Supplied text »

Metamorphosen, study for 23 solo strings (TrV 290, AV 142) is a composition by Richard Strauss for ten violins, five violas, five cellos, and three double basses, typically lasting 25 to 30 minutes. It was composed during the closing months of the Second World War, from August 1944 to March 1945. The piece was commissioned by Paul Sacher, the founder and director of the Basler Kammerorchester and Collegium Musicum Zürich, to whom Strauss dedicated it. It was first performed on 25 January 1946 by Sacher and the Collegium Musicum Zürich, with Strauss conducting the final rehearsal.

Composition history
By 1944, Strauss was in poor health and needed to visit the Swiss spa at Baden near Zürich. But he was unable to get the Nazi government's permission to travel abroad. Karl Böhm, Paul Sacher and Willi Schuh came up with a plan to get the travel permit: a commission from Sacher and invitation to the premiere in Zurich. The commission was made in a letter by Böhm on August 28, 1944, for a "suite for strings". Strauss replied that he had been working for some time on an adagio for 11 strings. In fact, his early work on Metamorphosen was for a septet (2 violins, 2 violas, 2 cellos and a bass). The starting date for the score is given as 13 March 1945, which suggests that the destruction of the Vienna opera house the previous day gave Strauss the impetus to finish the work and draw together his previous sketches in just one month (finished on 12 April 1945).

As with his other late works, Strauss builds the music from a series of small melodic ideas "which are the point of departure for the development of the entire composition." In this unfolding of ideas "Strauss applies here all of the rhetorical means developed over the centuries to express pain." But he also alternates passages in a major key expressing hope and optimism with passages of sadness, as in the finales of both Gustav Mahler's 6th Symphony and Pyotr Ilyich Tchaikovsky's 6th Symphony. The overall structure of the piece is "a slow introduction, a quick central section, and a return to the initial slower tempo", which echoes the structure of Death and Transfiguration.

There are five basic thematic elements in Metamorphosen. First, there are the opening chords. Second, there is the repetition of three short notes followed by a fourth long note. Third, there is the direct quote from bar 3 of the "Marcia funebre" from Beethoven's Eroica Symphony. Fourth, there is a minor theme with triplets. Fifth, there is the lyrical theme "that becomes the source of much of the contrasting music in major, sunnier keys." The second theme does not stand on its own, but precedes the third and fourth themes. Its most obvious source is Beethoven's 5th Symphony, for example the short-short-short-long repetition of G played by the horns in the third movement. But it has other progenitors: the Finale of Mozart's Jupiter Symphony (a personal favorite of Strauss as a conductor) and the Fugue from Bach's Solo Violin Sonata in G minor BWV 1001. Strauss also used it in the Oboe Concerto, written only a few months after Metamorphosen, displaying "a remarkable example of the thematic links between the last instrumental works". He had also used this motif over 60 years before in his 1881 Piano Sonata.

At the end of Metamorphosen, Strauss quotes the first four bars of the Eroicas "Marcia funebre" with the annotation "IN MEMORIAM!" at the bottom. Metamorphosen exhibits the complex counterpoint for which Strauss showed a predilection throughout his life.

Entries provided »
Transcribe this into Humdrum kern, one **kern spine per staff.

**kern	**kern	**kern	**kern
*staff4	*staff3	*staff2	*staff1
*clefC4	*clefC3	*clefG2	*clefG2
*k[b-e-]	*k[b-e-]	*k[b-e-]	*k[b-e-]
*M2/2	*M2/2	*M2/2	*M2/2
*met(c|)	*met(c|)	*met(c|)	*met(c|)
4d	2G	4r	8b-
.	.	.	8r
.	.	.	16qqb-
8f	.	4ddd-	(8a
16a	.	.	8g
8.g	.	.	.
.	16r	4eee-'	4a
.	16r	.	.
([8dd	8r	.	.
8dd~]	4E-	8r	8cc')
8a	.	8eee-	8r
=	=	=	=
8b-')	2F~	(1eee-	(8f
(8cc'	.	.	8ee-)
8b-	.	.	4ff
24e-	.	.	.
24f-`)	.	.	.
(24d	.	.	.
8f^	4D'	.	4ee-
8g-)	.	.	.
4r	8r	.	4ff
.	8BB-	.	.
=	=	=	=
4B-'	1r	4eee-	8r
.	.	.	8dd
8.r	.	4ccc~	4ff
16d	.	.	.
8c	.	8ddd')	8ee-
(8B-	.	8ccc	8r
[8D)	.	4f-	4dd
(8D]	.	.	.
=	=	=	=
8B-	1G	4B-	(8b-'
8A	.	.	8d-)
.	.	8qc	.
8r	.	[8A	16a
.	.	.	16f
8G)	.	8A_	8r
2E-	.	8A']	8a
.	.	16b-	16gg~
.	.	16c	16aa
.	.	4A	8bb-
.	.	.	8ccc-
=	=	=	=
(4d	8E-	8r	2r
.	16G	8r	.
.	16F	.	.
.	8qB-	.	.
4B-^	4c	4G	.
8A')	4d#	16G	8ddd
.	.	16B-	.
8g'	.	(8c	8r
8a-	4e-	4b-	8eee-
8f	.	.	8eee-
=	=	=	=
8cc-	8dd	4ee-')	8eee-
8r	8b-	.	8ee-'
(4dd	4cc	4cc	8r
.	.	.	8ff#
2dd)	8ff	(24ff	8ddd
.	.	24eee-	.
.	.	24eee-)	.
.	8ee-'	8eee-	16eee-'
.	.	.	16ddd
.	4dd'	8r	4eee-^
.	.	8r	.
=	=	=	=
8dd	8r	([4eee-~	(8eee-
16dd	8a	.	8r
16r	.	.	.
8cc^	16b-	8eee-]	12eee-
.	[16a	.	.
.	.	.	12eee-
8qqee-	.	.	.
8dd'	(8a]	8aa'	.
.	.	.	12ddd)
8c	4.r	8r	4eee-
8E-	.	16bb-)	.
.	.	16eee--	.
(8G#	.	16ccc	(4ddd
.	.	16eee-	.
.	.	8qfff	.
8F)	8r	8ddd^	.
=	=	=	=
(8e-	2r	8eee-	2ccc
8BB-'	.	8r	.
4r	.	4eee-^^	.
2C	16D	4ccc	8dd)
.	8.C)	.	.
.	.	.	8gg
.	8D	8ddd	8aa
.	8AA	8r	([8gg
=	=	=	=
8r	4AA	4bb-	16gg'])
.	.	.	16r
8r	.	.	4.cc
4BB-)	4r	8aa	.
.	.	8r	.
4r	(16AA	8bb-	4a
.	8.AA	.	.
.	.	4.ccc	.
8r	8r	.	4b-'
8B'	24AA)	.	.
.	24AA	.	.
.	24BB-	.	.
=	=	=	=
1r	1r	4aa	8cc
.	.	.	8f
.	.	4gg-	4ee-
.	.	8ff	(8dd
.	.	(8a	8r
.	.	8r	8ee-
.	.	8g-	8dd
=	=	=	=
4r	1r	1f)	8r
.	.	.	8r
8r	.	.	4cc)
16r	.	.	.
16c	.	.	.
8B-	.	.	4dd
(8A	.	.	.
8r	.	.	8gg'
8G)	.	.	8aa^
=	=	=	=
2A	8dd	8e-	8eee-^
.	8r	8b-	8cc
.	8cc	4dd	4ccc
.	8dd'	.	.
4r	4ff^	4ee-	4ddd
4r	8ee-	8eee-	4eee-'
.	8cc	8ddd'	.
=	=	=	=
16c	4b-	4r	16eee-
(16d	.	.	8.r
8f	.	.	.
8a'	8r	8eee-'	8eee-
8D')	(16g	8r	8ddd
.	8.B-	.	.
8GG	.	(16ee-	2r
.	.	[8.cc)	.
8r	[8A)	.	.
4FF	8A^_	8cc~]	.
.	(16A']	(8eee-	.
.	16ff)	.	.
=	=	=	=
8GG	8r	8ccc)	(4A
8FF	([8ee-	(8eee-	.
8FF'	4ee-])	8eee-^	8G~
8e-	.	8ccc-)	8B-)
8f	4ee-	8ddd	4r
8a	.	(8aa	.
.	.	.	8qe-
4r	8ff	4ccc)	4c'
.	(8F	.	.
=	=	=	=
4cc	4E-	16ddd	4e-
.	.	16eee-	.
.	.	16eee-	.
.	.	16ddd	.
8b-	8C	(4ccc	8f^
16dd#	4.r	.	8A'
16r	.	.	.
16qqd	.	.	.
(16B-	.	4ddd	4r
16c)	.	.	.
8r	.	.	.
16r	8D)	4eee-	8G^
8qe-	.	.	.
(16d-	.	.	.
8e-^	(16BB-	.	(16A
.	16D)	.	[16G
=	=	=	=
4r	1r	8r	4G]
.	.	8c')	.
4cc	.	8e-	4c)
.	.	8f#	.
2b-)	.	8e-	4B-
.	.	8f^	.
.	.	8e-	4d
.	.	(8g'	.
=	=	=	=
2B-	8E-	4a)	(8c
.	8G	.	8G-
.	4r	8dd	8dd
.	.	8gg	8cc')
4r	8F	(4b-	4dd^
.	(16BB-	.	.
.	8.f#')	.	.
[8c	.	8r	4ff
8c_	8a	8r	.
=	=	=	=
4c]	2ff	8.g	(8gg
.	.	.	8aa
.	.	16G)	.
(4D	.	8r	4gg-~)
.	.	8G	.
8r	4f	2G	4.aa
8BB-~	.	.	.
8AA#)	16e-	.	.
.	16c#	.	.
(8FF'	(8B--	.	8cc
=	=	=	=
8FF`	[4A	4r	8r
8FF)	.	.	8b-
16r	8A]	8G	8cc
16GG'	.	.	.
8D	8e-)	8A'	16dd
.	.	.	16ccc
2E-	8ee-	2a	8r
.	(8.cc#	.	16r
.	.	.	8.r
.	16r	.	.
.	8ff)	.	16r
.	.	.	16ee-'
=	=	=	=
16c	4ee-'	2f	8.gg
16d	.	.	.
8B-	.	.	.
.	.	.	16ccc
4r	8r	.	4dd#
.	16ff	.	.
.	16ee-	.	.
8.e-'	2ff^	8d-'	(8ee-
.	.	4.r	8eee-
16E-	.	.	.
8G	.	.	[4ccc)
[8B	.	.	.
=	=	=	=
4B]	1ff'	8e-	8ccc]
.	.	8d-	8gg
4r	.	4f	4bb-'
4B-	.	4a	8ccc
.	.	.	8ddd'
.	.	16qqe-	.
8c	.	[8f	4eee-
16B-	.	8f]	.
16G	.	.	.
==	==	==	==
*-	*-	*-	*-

Required actions »
A: Find every line in the rows that contains the string "kern", and copy each of those lines.
B: Please resume the text on Strauss's Metamorphosen, picking up right after its final sentence.

Responses to the exercise »
A:
Transcribe this into Humdrum kern, one **kern spine per staff.
**kern	**kern	**kern	**kern

B:
Metamorphosen and the Munich Memorial Waltz
One of the pieces Strauss had been working on before Metamorphosen was the orchestral movement Munich Memorial Waltz, sketches of which appear in the same notebook in which Strauss began sketches for Metamorphosen. The Munich Memorial Waltz has a different time signature (Metamorphosen is in 4/4) and is based on different thematic material, including a waltz and other themes from the opera Feuersnot relating to fire. In fact the Munich Waltz is mainly based on music Strauss wrote for a 1939 film about Munich, which has been called a Gelegenheitswalzer ("Occasional Waltz") and premiered on 24 May 1939. In late 1944 and 1945 Strauss sketched some music in waltz time described in his sketchbook as Trauer um München ("Mourning for Munich"). This music was eventually combined with the 1939 piece as a middle section, headed "Minore – In Memoriam". The new piece was finished on 24 February 1945, and the subtitle Gelegenheitswaltzer was replaced with Gedächtniswalzer ("Memorial Waltz"). The Munich Memorial Waltz (TrV 274a and AV 140) lasts about 9 minutes, and was first published and performed in 1951. Timothy L. Jackson believes that scholars who interpret the early sketches of München as the origin of Metamorphosen have a weak, even untenable case.

Interpretations
Strauss himself never commented on Metamorphosens meaning, beyond the title (which means "changes" or "transformations"). The title does not seem to refer to the musical treatment of the themes, "since within the piece itself the themes never do undergo metamorphosis ... but rather a continuous symphonic development."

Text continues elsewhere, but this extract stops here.